*READING PASSAGE*
- Opening Delimiter -
# Vacuum Gage placement?????



## Rowdygto (Oct 11, 2008)

Im lookin to install a Vac gage on the console of my 66 GTO...like org....
Any one tell be whare to drill the holes. Trying to find org. placement.
Thanks for the help................rowdy.........


----------



## Eric Animal (Oct 28, 2007)

As far as I know , and I may be incorrect, they were dealer installed. I have never seen a template, or measuring instructions for the install. Put it where you can see it comfortably, somewhere about flush with the dash edge. These gauges are real nice, I have bought a few on e-bay. They usually run between 75-200 bucks, depending on the condition. Eric :cheers


----------



## Rukee (Feb 8, 2007)

I've been eyeing them up too, but I've never seen a GTO with one.


----------



## ITSA64 (Aug 21, 2008)

I've been considering buying one of these for awhile and finally did the other day. I think they are really cool. I must admit that I'm having a tough time building up the courage to drill holes in my console though.


----------



## Eric Animal (Oct 28, 2007)
- Closing Delimiter -
*EXERCISE 1*
Reproduce verbatim the stretch of the vacuum gauge thread from "## Rukee (Feb" through "my console though.".
*EXERCISE 2*
In the vacuum gauge thread, what price range does Eric Animal give for these gauges?
The records that follow come from a different source than the vacuum gauge thread.

*AVAILABLE DATA*
- Opening Delimiter -
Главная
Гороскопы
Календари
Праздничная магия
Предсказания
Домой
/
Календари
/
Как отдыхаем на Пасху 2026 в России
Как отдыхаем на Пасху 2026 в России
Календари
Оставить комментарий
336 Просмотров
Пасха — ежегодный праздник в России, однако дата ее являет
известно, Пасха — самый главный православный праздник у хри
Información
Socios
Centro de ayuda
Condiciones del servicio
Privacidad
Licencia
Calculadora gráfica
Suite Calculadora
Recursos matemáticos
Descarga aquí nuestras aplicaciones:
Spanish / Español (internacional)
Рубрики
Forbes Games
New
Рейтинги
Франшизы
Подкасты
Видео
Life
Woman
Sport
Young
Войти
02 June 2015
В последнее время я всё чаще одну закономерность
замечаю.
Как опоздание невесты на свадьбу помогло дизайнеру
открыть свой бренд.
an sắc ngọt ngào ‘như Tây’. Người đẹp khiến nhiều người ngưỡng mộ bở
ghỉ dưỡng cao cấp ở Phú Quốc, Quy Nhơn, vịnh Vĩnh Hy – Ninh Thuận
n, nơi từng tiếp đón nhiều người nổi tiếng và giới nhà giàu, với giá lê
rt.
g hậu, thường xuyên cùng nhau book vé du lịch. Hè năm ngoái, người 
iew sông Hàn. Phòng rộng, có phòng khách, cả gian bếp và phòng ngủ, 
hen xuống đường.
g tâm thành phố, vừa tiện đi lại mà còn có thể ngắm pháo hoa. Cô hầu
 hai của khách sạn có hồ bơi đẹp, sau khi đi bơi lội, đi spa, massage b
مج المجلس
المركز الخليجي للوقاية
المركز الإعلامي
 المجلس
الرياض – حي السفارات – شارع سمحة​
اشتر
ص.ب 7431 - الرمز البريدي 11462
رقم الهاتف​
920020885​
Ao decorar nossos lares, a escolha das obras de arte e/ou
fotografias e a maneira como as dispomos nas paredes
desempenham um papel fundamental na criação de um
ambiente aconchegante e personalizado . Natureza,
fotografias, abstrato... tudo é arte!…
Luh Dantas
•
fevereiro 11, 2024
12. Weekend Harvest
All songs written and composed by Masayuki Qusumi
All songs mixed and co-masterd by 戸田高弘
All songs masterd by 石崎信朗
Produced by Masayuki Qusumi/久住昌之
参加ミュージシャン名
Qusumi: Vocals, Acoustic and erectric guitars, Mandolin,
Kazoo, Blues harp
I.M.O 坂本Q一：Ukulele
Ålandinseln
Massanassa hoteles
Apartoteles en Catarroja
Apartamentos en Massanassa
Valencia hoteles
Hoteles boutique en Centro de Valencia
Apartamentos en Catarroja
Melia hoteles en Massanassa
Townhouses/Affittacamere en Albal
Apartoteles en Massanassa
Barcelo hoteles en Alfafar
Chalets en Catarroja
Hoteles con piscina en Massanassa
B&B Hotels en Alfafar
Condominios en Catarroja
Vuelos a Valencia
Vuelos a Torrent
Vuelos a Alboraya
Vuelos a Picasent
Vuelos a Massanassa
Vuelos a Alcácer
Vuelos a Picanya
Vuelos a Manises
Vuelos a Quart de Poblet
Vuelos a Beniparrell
- Closing Delimiter -
*WRITTEN SOLUTION 1*
## Rukee (Feb 8, 2007)

I've been eyeing them up too, but I've never seen a GTO with one.


----------



## ITSA64 (Aug 21, 2008)

I've been considering buying one of these for awhile and finally did the other day. I think they are really cool. I must admit that I'm having a tough time building up the courage to drill holes in my console though.

*WRITTEN SOLUTION 2*
They usually run between 75 and 200 bucks, depending on the condition.